══ Passage ══

Shifting Gears

Europe aims for 100 per cent e-mobility

Europe achieved a significant milestone of 1 million electric vehicles (EVs) in June 2018. This can be attributed to a 42 per cent growth in EV sales, both battery EVs and plug-in hybrids, during the first half of 2018. Europe’s accomplishment came a year after China reached the 1 million EV mark in 2017 while the US is yet to achieve the milestone.

In Europe, five countries – Norway, Germany, France, the Netherlands and the UK – account for the majority of the EV market. Their governments have made significant efforts to promote EV uptake in order to meet their targets for CO2 emission reduction in the transport sector. To this end, several countries offer incentives for EV deployment including purchase subsidies, registration tax benefits, ownership tax benefits and other financial benefits. The provision of affordable and accessible charging infrastructure, also known as EV supply equipment (EVSE), is critical for the growth of the EV market. Several companies including automobile manufacturers, distribution system operators (DSOs), energy utilities, charging point operators (responsible for the supply, installation and maintenance of charging points) and e-mobility service providers (eMSPs)), are investing in EVSE to support Europe’s transition to e-mobility.

═══
══ Material ══

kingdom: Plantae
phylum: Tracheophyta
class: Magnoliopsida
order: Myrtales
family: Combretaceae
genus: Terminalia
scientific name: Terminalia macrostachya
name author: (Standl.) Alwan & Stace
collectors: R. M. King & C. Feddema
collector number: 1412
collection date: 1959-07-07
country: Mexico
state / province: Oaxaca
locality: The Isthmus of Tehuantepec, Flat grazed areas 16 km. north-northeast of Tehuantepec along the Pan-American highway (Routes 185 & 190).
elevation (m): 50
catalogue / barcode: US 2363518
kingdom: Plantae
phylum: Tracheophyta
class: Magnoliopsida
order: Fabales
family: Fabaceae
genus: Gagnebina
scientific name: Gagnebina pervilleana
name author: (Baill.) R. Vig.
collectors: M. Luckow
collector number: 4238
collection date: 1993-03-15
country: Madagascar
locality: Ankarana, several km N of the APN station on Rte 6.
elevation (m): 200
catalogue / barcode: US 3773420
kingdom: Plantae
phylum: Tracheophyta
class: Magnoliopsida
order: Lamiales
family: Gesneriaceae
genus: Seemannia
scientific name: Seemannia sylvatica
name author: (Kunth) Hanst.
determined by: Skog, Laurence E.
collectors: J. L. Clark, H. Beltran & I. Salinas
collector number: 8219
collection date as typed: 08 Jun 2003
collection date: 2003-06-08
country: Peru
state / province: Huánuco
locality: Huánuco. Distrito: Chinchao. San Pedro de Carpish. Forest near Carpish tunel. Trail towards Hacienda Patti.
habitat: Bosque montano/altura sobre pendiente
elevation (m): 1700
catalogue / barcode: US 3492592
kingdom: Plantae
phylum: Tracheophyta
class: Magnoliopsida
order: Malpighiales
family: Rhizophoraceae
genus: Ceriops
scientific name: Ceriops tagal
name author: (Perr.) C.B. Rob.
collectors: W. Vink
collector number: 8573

═══

Goal: Decide whether each statement agrees with the "Shifting Gears" passage above, answering yes or no and quoting the words from the passage that settle it. (a) Europe reached 1 million electric vehicles before China did. (b) EV sales in Europe grew by 42 per cent in the first half of 2018. (c) Spain is one of the five countries that account for the majority of Europe's EV market.

Task solution:
(a) No: "Europe’s accomplishment came a year after China reached the 1 million EV mark in 2017"
(b) Yes: "a 42 per cent growth in EV sales, both battery EVs and plug-in hybrids, during the first half of 2018"
(c) No: "five countries – Norway, Germany, France, the Netherlands and the UK – account for the majority of the EV market"